We can improve indoor air quality by increasing airflow and cleaning the air. Making ventilation improvements in your home or building can increase the delivery of clean air and reduce the concentration of viruses in indoor spaces. Improved ventilation can be anything from easy actions such as opening windows to system upgrades.

Ventilation systems work in different ways: they can bring fresh, outdoor air into rooms, filter the air, or treat­ the air. They also serve to move air around, which reduces pockets of stagnant air where viral particles might accumulate.
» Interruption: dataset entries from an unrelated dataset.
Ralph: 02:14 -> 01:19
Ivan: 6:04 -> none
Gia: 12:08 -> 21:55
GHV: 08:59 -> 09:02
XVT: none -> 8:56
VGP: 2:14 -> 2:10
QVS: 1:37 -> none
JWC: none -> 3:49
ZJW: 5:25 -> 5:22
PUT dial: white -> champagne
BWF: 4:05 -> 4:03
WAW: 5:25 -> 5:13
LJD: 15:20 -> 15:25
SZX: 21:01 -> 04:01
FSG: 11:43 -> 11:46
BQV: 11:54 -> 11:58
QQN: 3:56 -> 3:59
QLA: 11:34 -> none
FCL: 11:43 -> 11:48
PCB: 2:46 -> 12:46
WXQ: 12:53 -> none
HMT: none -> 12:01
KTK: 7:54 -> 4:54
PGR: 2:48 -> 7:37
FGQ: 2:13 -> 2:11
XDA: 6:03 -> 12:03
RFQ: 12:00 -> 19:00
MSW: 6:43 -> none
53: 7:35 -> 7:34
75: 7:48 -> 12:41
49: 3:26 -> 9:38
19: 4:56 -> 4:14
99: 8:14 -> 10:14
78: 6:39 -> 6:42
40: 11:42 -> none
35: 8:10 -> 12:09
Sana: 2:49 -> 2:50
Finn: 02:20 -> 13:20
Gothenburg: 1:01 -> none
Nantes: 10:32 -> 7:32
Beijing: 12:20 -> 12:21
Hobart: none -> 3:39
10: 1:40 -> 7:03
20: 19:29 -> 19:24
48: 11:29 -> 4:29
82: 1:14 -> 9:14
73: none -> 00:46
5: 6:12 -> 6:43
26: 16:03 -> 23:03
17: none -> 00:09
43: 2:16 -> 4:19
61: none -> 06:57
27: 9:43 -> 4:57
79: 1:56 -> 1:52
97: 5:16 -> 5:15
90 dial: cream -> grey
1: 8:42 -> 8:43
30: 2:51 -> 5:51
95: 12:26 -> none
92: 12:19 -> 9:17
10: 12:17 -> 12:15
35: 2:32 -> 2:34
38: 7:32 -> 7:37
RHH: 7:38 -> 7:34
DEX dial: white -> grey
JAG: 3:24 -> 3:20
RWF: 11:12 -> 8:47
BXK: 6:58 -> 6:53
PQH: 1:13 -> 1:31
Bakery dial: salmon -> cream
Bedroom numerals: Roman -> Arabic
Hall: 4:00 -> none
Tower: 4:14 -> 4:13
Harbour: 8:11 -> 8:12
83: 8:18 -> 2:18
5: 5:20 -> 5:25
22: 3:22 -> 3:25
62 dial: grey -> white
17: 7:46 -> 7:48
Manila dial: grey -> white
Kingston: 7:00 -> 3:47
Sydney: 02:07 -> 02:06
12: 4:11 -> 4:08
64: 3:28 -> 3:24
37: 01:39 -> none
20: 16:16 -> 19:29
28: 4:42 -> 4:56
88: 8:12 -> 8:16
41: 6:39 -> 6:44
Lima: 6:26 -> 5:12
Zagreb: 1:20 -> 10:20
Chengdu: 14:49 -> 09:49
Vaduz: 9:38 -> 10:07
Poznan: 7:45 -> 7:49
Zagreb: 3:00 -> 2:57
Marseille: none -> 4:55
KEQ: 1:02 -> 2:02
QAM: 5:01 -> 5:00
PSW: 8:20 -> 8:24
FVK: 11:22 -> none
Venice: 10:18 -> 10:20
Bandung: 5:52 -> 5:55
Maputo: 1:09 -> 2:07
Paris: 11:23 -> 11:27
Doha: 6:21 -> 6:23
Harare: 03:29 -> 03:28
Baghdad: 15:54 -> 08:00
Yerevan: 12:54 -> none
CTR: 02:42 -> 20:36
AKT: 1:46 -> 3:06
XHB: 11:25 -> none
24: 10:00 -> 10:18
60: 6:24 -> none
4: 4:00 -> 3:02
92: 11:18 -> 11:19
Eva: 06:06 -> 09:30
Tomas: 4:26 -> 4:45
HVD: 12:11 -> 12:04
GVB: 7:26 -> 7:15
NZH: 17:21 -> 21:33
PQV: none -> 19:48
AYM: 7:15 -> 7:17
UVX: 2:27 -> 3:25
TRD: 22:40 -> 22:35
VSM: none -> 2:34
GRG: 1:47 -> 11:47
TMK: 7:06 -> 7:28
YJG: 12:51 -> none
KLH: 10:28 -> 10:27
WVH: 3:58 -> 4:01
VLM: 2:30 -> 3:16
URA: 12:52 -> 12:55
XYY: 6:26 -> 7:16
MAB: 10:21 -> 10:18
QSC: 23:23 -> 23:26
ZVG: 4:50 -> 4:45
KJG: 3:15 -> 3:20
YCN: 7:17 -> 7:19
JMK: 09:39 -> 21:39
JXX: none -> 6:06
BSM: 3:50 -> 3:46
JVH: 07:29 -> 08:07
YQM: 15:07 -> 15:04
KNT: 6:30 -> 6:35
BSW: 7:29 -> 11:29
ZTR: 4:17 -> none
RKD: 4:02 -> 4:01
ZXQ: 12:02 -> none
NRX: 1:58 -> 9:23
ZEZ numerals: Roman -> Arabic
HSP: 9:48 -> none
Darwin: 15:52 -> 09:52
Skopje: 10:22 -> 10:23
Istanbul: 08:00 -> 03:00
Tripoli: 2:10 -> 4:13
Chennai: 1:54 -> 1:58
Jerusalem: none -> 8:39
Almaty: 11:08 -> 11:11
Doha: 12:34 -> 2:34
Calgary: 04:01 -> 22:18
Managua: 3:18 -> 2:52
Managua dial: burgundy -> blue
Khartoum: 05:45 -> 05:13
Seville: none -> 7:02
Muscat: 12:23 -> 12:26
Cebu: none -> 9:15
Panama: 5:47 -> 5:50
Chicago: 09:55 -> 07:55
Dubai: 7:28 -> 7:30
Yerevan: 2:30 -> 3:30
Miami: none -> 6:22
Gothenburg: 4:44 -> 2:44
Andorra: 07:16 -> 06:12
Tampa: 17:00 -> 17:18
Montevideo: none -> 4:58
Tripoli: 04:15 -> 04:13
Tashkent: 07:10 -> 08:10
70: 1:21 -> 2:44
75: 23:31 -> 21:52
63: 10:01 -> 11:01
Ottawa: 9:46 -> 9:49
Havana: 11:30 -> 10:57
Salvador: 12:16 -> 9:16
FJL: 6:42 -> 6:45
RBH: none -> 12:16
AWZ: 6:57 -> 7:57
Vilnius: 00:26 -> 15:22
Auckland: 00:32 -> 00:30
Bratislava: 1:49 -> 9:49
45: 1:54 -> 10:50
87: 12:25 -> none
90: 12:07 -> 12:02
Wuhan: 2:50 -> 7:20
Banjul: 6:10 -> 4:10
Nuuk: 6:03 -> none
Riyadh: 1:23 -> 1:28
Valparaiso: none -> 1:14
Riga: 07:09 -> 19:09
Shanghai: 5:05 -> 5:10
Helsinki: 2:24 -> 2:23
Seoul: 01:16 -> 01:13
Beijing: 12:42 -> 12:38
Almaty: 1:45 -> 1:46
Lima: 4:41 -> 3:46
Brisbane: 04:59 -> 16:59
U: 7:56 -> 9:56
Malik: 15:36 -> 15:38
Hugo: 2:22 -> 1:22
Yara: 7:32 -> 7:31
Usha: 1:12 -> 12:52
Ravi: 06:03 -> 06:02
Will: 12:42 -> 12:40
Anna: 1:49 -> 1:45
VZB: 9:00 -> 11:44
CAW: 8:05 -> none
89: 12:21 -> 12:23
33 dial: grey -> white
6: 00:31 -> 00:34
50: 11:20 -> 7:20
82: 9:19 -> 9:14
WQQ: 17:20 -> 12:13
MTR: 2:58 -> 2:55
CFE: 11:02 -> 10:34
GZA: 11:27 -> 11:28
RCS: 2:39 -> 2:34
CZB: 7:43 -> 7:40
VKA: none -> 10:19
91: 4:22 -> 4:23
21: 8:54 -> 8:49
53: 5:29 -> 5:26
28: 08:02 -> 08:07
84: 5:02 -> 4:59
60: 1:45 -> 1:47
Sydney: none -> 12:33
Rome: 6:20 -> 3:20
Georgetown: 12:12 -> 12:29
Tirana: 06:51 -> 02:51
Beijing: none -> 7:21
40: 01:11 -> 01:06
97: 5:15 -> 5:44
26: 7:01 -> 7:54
Tips for year-round ventilation

There are many ways to improve the flow of air in our homes or other buildings:

  • Bringing fresh, outdoor air indoors helps keep virus particles from accumulating in the indoor air. If it’s safe to do so, open doors and windows as much as you can to bring in fresh outdoor air. Even having a window cracked open slightly can help.
  • Make sure that your home heating, ventilation, and air conditioning (HVAC) systems operate as designed.
    • Maintain your system regularly as recommended by the manufacturer.
    • Change filters in your system regularly, according to the manufacturer’s instructions.
    • Ensure filters fit properly in the filter rack, so as little air as possible gets around the filters.
  • Aim to use multiple ventilation strategies in your home. This will help reduce the concentration of viral particles in the air.
  • Use filters rated MERV-13 or higher, when possible. Using higher-rated filters in your heating or air conditioning system can remove more germs in the air than lower-rated filters.
  • Set your ventilation system to circulate more air when people are in the building. You can do this by setting the thermostat’s fan control to the “ON” position instead of “AUTO.” This will make the fan operate continuously without having to adjust the temperature. This can increase fan energy use, so limit use to when needed, like shortly before, during, and after gathering of people or if someone in your home is sick with a respiratory virus.
  • Air cleaners (also known as air purifiers) filter air with high-efficiency filters that remove germs from the air. Choose one that’s the right size for your space.
  • UV air treatment systems can kill germs in the air. They can also provide a high level of effective air changes per hour while using little energy.
  • A portable CO2 monitor can help you determine how stale or fresh the air is in rooms. Readings above 800 parts per million (ppm) suggest that you may need to bring more fresh, outdoor air into the space.
  • Check that the exhaust fans in kitchens and bathrooms work and vent to outside your home or building. These fans help remove stale air and bring fresh air into your living spaces. You can also keep exhaust fans turned on when visitors are in your home and leave them on for an hour after they leave.
  • Use CDC’s Interactive Home Ventilation Tool to see how particle levels change as you adjust ventilation settings.
  • If possible, move activities outdoors, to lower the risk of virus transmission.